_Problem_
Set out every line from all the records below as one numbered list, leaving out any blank lines.

_Items_
=-=-=

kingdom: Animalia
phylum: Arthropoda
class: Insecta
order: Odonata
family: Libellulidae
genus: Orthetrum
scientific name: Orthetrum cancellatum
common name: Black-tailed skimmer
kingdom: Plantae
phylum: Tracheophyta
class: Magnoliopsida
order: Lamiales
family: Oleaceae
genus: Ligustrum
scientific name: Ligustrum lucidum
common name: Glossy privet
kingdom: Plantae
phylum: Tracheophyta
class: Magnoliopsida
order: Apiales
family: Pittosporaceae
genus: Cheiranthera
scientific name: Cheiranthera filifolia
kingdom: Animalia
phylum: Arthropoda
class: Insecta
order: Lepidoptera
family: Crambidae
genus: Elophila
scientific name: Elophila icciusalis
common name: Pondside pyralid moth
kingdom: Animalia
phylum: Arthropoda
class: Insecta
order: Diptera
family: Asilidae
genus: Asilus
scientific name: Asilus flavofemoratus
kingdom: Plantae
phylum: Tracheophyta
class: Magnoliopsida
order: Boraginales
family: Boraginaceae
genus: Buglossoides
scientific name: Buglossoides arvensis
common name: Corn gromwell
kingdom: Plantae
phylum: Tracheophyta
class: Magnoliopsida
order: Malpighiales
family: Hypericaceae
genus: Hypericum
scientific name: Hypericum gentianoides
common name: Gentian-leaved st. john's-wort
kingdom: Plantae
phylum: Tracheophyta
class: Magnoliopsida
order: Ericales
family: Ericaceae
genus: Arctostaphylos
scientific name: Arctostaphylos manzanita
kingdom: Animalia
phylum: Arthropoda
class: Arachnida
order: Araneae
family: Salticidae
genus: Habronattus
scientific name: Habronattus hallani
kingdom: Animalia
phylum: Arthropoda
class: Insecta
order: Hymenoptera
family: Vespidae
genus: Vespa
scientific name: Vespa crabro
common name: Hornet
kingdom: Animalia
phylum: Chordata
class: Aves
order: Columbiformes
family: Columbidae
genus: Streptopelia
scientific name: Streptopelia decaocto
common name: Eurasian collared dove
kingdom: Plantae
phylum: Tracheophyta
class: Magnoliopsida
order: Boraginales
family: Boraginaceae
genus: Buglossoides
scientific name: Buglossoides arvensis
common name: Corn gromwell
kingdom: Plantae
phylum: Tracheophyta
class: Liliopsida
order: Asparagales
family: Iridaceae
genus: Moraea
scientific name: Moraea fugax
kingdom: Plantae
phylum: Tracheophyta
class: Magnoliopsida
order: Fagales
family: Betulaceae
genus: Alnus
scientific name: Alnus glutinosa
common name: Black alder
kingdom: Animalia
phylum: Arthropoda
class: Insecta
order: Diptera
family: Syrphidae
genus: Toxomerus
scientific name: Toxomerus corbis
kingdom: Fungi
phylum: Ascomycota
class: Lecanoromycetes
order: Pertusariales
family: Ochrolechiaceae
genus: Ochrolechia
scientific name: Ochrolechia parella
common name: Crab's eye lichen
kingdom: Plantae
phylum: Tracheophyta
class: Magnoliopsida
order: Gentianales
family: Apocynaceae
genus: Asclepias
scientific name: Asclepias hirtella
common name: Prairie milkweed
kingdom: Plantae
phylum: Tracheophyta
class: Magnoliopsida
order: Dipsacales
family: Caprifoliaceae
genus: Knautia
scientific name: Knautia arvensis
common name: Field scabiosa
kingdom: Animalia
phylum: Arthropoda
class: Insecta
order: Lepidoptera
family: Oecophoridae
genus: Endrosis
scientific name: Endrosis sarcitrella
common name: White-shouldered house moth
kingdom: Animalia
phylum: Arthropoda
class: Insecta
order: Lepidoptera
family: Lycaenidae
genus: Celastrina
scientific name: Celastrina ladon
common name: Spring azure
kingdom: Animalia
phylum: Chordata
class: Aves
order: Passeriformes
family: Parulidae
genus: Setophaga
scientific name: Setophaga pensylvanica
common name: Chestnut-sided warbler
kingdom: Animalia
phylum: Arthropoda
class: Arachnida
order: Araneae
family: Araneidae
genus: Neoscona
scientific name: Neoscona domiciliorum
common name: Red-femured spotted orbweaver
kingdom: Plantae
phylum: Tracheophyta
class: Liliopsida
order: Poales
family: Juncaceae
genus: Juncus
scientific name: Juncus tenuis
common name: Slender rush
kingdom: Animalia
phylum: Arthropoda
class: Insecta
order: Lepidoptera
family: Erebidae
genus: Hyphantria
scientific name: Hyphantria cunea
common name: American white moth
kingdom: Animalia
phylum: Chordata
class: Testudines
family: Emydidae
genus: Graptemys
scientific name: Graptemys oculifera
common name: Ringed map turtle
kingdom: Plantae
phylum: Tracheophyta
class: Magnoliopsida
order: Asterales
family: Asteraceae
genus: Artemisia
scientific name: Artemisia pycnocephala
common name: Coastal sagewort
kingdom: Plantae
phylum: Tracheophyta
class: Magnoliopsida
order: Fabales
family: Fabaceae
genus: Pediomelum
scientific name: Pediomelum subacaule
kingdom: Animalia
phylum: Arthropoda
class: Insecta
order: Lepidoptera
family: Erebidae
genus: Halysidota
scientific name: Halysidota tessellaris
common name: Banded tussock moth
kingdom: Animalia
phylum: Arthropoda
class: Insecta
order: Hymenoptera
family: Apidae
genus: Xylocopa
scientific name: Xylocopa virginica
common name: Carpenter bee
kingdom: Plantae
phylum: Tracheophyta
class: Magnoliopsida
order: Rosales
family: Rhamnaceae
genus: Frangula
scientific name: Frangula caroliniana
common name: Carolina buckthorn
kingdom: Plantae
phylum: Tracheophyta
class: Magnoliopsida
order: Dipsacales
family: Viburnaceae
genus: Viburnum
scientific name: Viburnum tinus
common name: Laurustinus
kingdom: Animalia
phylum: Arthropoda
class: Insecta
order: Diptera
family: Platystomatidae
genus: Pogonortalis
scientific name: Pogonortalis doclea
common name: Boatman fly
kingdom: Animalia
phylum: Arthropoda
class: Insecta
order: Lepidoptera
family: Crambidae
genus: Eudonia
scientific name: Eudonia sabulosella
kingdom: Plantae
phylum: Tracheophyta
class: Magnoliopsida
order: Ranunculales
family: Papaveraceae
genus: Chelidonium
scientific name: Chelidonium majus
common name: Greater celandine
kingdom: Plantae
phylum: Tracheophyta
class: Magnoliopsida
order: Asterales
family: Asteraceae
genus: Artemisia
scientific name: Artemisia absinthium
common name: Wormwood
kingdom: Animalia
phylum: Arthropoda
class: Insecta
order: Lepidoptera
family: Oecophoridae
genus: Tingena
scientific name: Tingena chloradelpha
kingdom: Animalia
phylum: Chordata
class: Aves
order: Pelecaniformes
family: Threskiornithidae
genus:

=-=-=

_Response to this exercise_
1. kingdom: Animalia
2. phylum: Arthropoda
3. class: Insecta
4. order: Odonata
5. family: Libellulidae
6. genus: Orthetrum
7. scientific name: Orthetrum cancellatum
8. common name: Black-tailed skimmer
9. kingdom: Plantae
10. phylum: Tracheophyta
11. class: Magnoliopsida
12. order: Lamiales
13. family: Oleaceae
14. genus: Ligustrum
15. scientific name: Ligustrum lucidum
16. common name: Glossy privet
17. kingdom: Plantae
18. phylum: Tracheophyta
19. class: Magnoliopsida
20. order: Apiales
21. family: Pittosporaceae
22. genus: Cheiranthera
23. scientific name: Cheiranthera filifolia
24. kingdom: Animalia
25. phylum: Arthropoda
26. class: Insecta
27. order: Lepidoptera
28. family: Crambidae
29. genus: Elophila
30. scientific name: Elophila icciusalis
31. common name: Pondside pyralid moth
32. kingdom: Animalia
33. phylum: Arthropoda
34. class: Insecta
35. order: Diptera
36. family: Asilidae
37. genus: Asilus
38. scientific name: Asilus flavofemoratus
39. kingdom: Plantae
40. phylum: Tracheophyta
41. class: Magnoliopsida
42. order: Boraginales
43. family: Boraginaceae
44. genus: Buglossoides
45. scientific name: Buglossoides arvensis
46. common name: Corn gromwell
47. kingdom: Plantae
48. phylum: Tracheophyta
49. class: Magnoliopsida
50. order: Malpighiales
51. family: Hypericaceae
52. genus: Hypericum
53. scientific name: Hypericum gentianoides
54. common name: Gentian-leaved st. john's-wort
55. kingdom: Plantae
56. phylum: Tracheophyta
57. class: Magnoliopsida
58. order: Ericales
59. family: Ericaceae
60. genus: Arctostaphylos
61. scientific name: Arctostaphylos manzanita
62. kingdom: Animalia
63. phylum: Arthropoda
64. class: Arachnida
65. order: Araneae
66. family: Salticidae
67. genus: Habronattus
68. scientific name: Habronattus hallani
69. kingdom: Animalia
70. phylum: Arthropoda
71. class: Insecta
72. order: Hymenoptera
73. family: Vespidae
74. genus: Vespa
75. scientific name: Vespa crabro
76. common name: Hornet
77. kingdom: Animalia
78. phylum: Chordata
79. class: Aves
80. order: Columbiformes
81. family: Columbidae
82. genus: Streptopelia
83. scientific name: Streptopelia decaocto
84. common name: Eurasian collared dove
85. kingdom: Plantae
86. phylum: Tracheophyta
87. class: Magnoliopsida
88. order: Boraginales
89. family: Boraginaceae
90. genus: Buglossoides
91. scientific name: Buglossoides arvensis
92. common name: Corn gromwell
93. kingdom: Plantae
94. phylum: Tracheophyta
95. class: Liliopsida
96. order: Asparagales
97. family: Iridaceae
98. genus: Moraea
99. scientific name: Moraea fugax
100. kingdom: Plantae
101. phylum: Tracheophyta
102. class: Magnoliopsida
103. order: Fagales
104. family: Betulaceae
105. genus: Alnus
106. scientific name: Alnus glutinosa
107. common name: Black alder
108. kingdom: Animalia
109. phylum: Arthropoda
110. class: Insecta
111. order: Diptera
112. family: Syrphidae
113. genus: Toxomerus
114. scientific name: Toxomerus corbis
115. kingdom: Fungi
116. phylum: Ascomycota
117. class: Lecanoromycetes
118. order: Pertusariales
119. family: Ochrolechiaceae
120. genus: Ochrolechia
121. scientific name: Ochrolechia parella
122. common name: Crab's eye lichen
123. kingdom: Plantae
124. phylum: Tracheophyta
125. class: Magnoliopsida
126. order: Gentianales
127. family: Apocynaceae
128. genus: Asclepias
129. scientific name: Asclepias hirtella
130. common name: Prairie milkweed
131. kingdom: Plantae
132. phylum: Tracheophyta
133. class: Magnoliopsida
134. order: Dipsacales
135. family: Caprifoliaceae
136. genus: Knautia
137. scientific name: Knautia arvensis
138. common name: Field scabiosa
139. kingdom: Animalia
140. phylum: Arthropoda
141. class: Insecta
142. order: Lepidoptera
143. family: Oecophoridae
144. genus: Endrosis
145. scientific name: Endrosis sarcitrella
146. common name: White-shouldered house moth
147. kingdom: Animalia
148. phylum: Arthropoda
149. class: Insecta
150. order: Lepidoptera
151. family: Lycaenidae
152. genus: Celastrina
153. scientific name: Celastrina ladon
154. common name: Spring azure
155. kingdom: Animalia
156. phylum: Chordata
157. class: Aves
158. order: Passeriformes
159. family: Parulidae
160. genus: Setophaga
161. scientific name: Setophaga pensylvanica
162. common name: Chestnut-sided warbler
163. kingdom: Animalia
164. phylum: Arthropoda
165. class: Arachnida
166. order: Araneae
167. family: Araneidae
168. genus: Neoscona
169. scientific name: Neoscona domiciliorum
170. common name: Red-femured spotted orbweaver
171. kingdom: Plantae
172. phylum: Tracheophyta
173. class: Liliopsida
174. order: Poales
175. family: Juncaceae
176. genus: Juncus
177. scientific name: Juncus tenuis
178. common name: Slender rush
179. kingdom: Animalia
180. phylum: Arthropoda
181. class: Insecta
182. order: Lepidoptera
183. family: Erebidae
184. genus: Hyphantria
185. scientific name: Hyphantria cunea
186. common name: American white moth
187. kingdom: Animalia
188. phylum: Chordata
189. class: Testudines
190. family: Emydidae
191. genus: Graptemys
192. scientific name: Graptemys oculifera
193. common name: Ringed map turtle
194. kingdom: Plantae
195. phylum: Tracheophyta
196. class: Magnoliopsida
197. order: Asterales
198. family: Asteraceae
199. genus: Artemisia
200. scientific name: Artemisia pycnocephala
201. common name: Coastal sagewort
202. kingdom: Plantae
203. phylum: Tracheophyta
204. class: Magnoliopsida
205. order: Fabales
206. family: Fabaceae
207. genus: Pediomelum
208. scientific name: Pediomelum subacaule
209. kingdom: Animalia
210. phylum: Arthropoda
211. class: Insecta
212. order: Lepidoptera
213. family: Erebidae
214. genus: Halysidota
215. scientific name: Halysidota tessellaris
216. common name: Banded tussock moth
217. kingdom: Animalia
218. phylum: Arthropoda
219. class: Insecta
220. order: Hymenoptera
221. family: Apidae
222. genus: Xylocopa
223. scientific name: Xylocopa virginica
224. common name: Carpenter bee
225. kingdom: Plantae
226. phylum: Tracheophyta
227. class: Magnoliopsida
228. order: Rosales
229. family: Rhamnaceae
230. genus: Frangula
231. scientific name: Frangula caroliniana
232. common name: Carolina buckthorn
233. kingdom: Plantae
234. phylum: Tracheophyta
235. class: Magnoliopsida
236. order: Dipsacales
237. family: Viburnaceae
238. genus: Viburnum
239. scientific name: Viburnum tinus
240. common name: Laurustinus
241. kingdom: Animalia
242. phylum: Arthropoda
243. class: Insecta
244. order: Diptera
245. family: Platystomatidae
246. genus: Pogonortalis
247. scientific name: Pogonortalis doclea
248. common name: Boatman fly
249. kingdom: Animalia
250. phylum: Arthropoda
251. class: Insecta
252. order: Lepidoptera
253. family: Crambidae
254. genus: Eudonia
255. scientific name: Eudonia sabulosella
256. kingdom: Plantae
257. phylum: Tracheophyta
258. class: Magnoliopsida
259. order: Ranunculales
260. family: Papaveraceae
261. genus: Chelidonium
262. scientific name: Chelidonium majus
263. common name: Greater celandine
264. kingdom: Plantae
265. phylum: Tracheophyta
266. class: Magnoliopsida
267. order: Asterales
268. family: Asteraceae
269. genus: Artemisia
270. scientific name: Artemisia absinthium
271. common name: Wormwood
272. kingdom: Animalia
273. phylum: Arthropoda
274. class: Insecta
275. order: Lepidoptera
276. family: Oecophoridae
277. genus: Tingena
278. scientific name: Tingena chloradelpha
279. kingdom: Animalia
280. phylum: Chordata
281. class: Aves
282. order: Pelecaniformes
283. family: Threskiornithidae
284. genus:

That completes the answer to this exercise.